From Desired Goals to Explicit Analysis

The term "behavioral data" and its benefits for market research may not be new for most of you. One of the most prominent features of this sort of information is that the data acquired is independent of the memory capabilities and social desirability of our participants, which makes it stand over declarative data whenever a more objective perspective is needed. Particularly online behavioral data has become very popular nowadays because of the wide range of possibilities it has to offer.

We can all easily grasp the intuitive idea that inspecting the domains we visit online, the order in which we do so, and what we do on each domain can be very valuable information for market research. One can find hundreds of posts and online speeches on what can be done with this sort of data and the relevance of such data. However, most of them only cover the topic at a very high level, without really getting into it, leaving the technical part aside. Then, even though we may have a clear goal we want to reach, we might find ourselves wondering how we can explicitly use our data to answer the kind of questions we need answers for.

This blog post aims to outline a simple analysis that goes from a bunch of online behavioral data to a set of conclusions we can later use to make informed decisions. Concretely, we’ll use a data set of online visits to museum-related websites as an example. From this data set, we’ll learn which are the websites with more visits, which is the profile of those visitors, who purchased tickets online, and the profile of those online buyers. Results of this analysis can be crucial before launching a marketing campaign, since it allows to segregate according to the interests of the different groups.

You might be wondering where we can get this data from. Netquest is a market research company that does not only deliver online surveys to their panelists, but those who are invited and give us informed consent are passively metered. All they have to do is to install the meter on the devices they want, and it will send us their online activity from that device. For the purposes of this blog post, we collected all the records associated to museoreinasofia.es (Museo Reina Sofía, Madrid), sagradafamilia.org (Sagrada Familia, Barcelona), patrimonionacional.es (Patrimonio Nacional, Spain) and cac.es (Ciutat de les Arts i les Ciències, València). That
data came from the panel in Spain in 2017, it was formed of 11,088 observations and it involved 722 panelists. The analysis and the plots were carried out in R. Before diving into the analysis, we need to describe our data set more thoroughly.

**Entries supplied**.
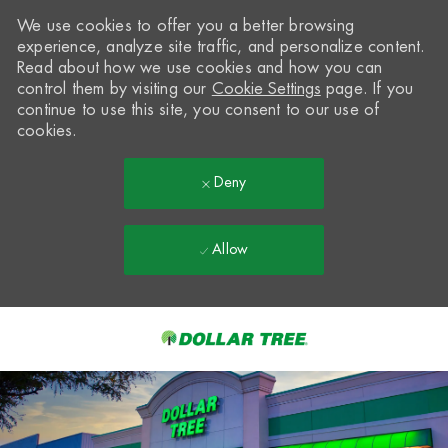
We use cookies to offer you a better browsing
experience, analyze site traffic, and personalize content.
Read about how we use cookies and how you can
control them by visiting our
Cookie Settings
page. If you
continue to use this site, you consent to our use of
cookies.
Deny
Allow
Skip to main content
-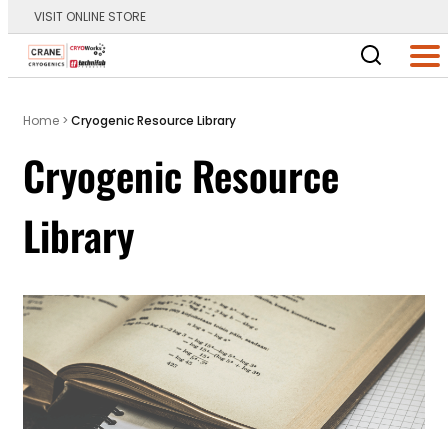
VISIT ONLINE STORE
Main Logo
Men
Home
>
Cryogenic Resource Library
Cryogenic Resource
Library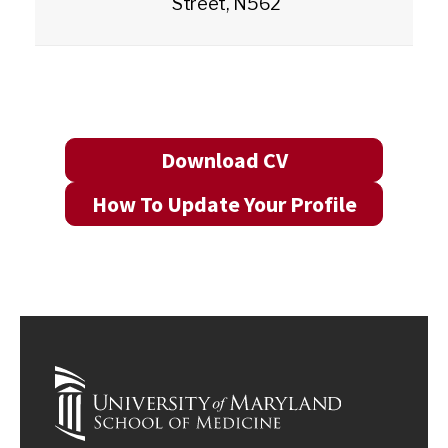
Street, N562
Download CV
How To Update Your Profile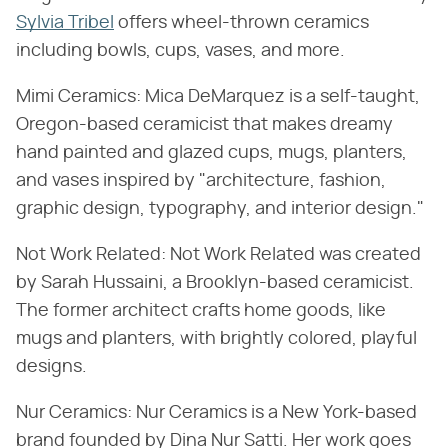
Sylvia Tribel
offers wheel-thrown ceramics
including bowls, cups, vases, and more.
Mimi Ceramics: Mica DeMarquez is a self-taught,
Oregon-based ceramicist that makes dreamy
hand painted and glazed cups, mugs, planters,
and vases inspired by "architecture, fashion,
graphic design, typography, and interior design."
Not Work Related: Not Work Related was created
by Sarah Hussaini, a Brooklyn-based ceramicist.
The former architect crafts home goods, like
mugs and planters, with brightly colored, playful
designs.
Nur Ceramics: Nur Ceramics is a New York-based
brand founded by Dina Nur Satti. Her work goes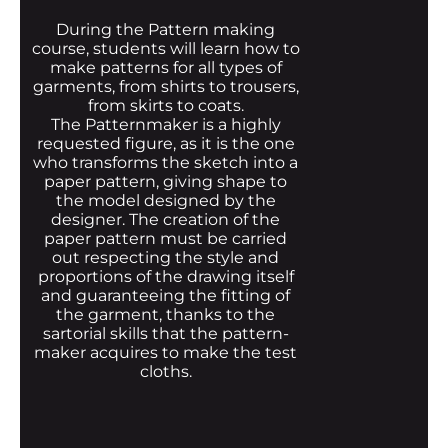
During the Pattern making
course, students will learn how to
make patterns for all types of
garments, from shirts to trousers,
from skirts to coats.
The Patternmaker is a highly
requested figure, as it is the one
who transforms the sketch into a
paper pattern, giving shape to
the model designed by the
designer. The creation of the
paper pattern must be carried
out respecting the style and
proportions of the drawing itself
and guaranteeing the fitting of
the garment, thanks to the
sartorial skills that the pattern-
maker acquires to make the test
cloths.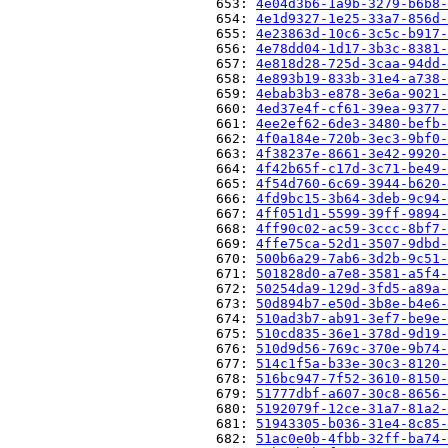
                          653: 
4e04d3b6-1a9b-3279-b6b8-
                          654: 
4e1d9327-1e25-33a7-856d-
                          655: 
4e23863d-10c6-3c5c-b917-
                          656: 
4e78dd04-1d17-3b3c-8381-
                          657: 
4e818d28-725d-3caa-94dd-
                          658: 
4e893b19-833b-31e4-a738-
                          659: 
4ebab3b3-e878-3e6a-9021-
                          660: 
4ed37e4f-cf61-39ea-9377-
                          661: 
4ee2ef62-6de3-3480-befb-
                          662: 
4f0a184e-720b-3ec3-9bf0-
                          663: 
4f38237e-8661-3e42-9920-
                          664: 
4f42b65f-c17d-3c71-be49-
                          665: 
4f54d760-6c69-3944-b620-
                          666: 
4fd9bc15-3b64-3deb-9c94-
                          667: 
4ff051d1-5599-39ff-9894-
                          668: 
4ff90c02-ac59-3ccc-8bf7-
                          669: 
4ffe75ca-52d1-3507-9dbd-
                          670: 
500b6a29-7ab6-3d2b-9c51-
                          671: 
501828d0-a7e8-3581-a5f4-
                          672: 
50254da9-129d-3fd5-a89a-
                          673: 
50d894b7-e50d-3b8e-b4e6-
                          674: 
510ad3b7-ab91-3ef7-be9e-
                          675: 
510cd835-36e1-378d-9d19-
                          676: 
510d9d56-769c-370e-9b74-
                          677: 
514c1f5a-b33e-30c3-8120-
                          678: 
516bc947-7f52-3610-8150-
                          679: 
51777dbf-a607-30c8-8656-
                          680: 
5192079f-12ce-31a7-81a2-
                          681: 
51943305-b036-31e4-8c85-
                          682: 
51ac0e0b-4fbb-32ff-ba74-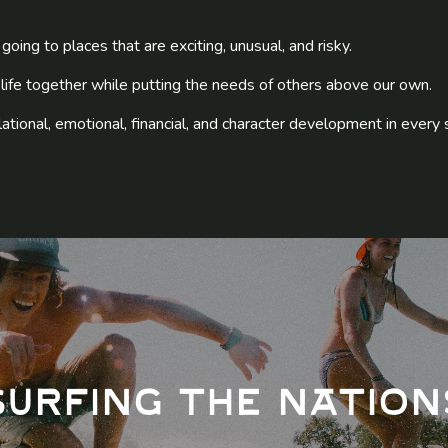
going to places that are exciting, unusual, and risky.
 life together while putting the needs of others above our own.
relational, emotional, financial, and character development in every 
Surfing The Nation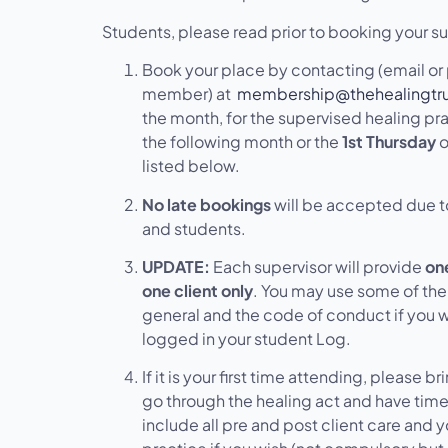
Students, please read prior to booking your su
Book your place by contacting (email o
member) at
membership@thehealingtru
the month, for the supervised healing pra
the following month or the
1st Thursday
o
listed below.
No late bookings
will be accepted due t
and students.
UPDATE:
Each supervisor will provide
one
one client only
. You may use some of the 
general and the code of conduct if you 
logged in your student Log.
If it is your first time attending, please b
go through the healing act and have time 
include all pre and post client care and 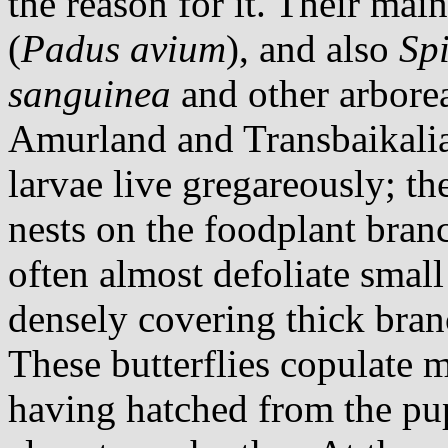
the reason for it. Their main
(
Padus avium
), and also
Sp
sanguinea
and other arborea
Amurland and Transbaikali
larvae live gregareously; th
nests on the foodplant bran
often almost defoliate small
densely covering thick bran
These butterflies copulate m
having hatched from the pu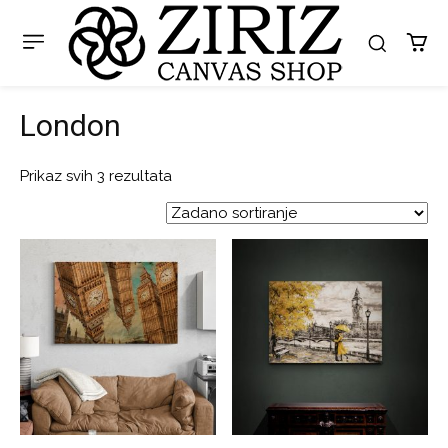
London
Prikaz svih 3 rezultata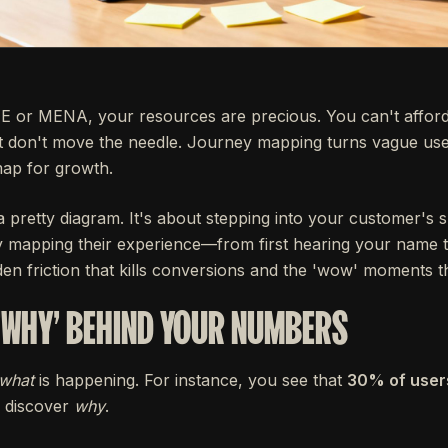
E or MENA, your resources are precious. You can't afford
t don't move the needle. Journey mapping turns vague use
map for growth.
a pretty diagram. It's about stepping into your customer's 
y mapping their experience—from first hearing your name 
n friction that kills conversions and the 'wow' moments t
'WHY' BEHIND YOUR NUMBERS
what
is happening. For instance, you see that
30% of user
 discover
why
.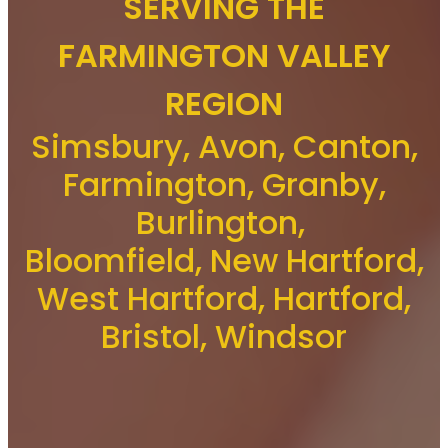
SERVING THE
FARMINGTON VALLEY
REGION
Simsbury, Avon, Canton,
Farmington, Granby,
Burlington,
Bloomfield, New Hartford,
West Hartford, Hartford,
Bristol, Windsor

**Try it**. Reproduce word for word the stretch of the online behavioral data post above from "We can all easily" through "need answers for.".

**Solution to the exercise**.
We can all easily grasp the intuitive idea that inspecting the domains we visit online, the order in which we do so, and what we do on each domain can be very valuable information for market research. One can find hundreds of posts and online speeches on what can be done with this sort of data and the relevance of such data. However, most of them only cover the topic at a very high level, without really getting into it, leaving the technical part aside. Then, even though we may have a clear goal we want to reach, we might find ourselves wondering how we can explicitly use our data to answer the kind of questions we need answers for.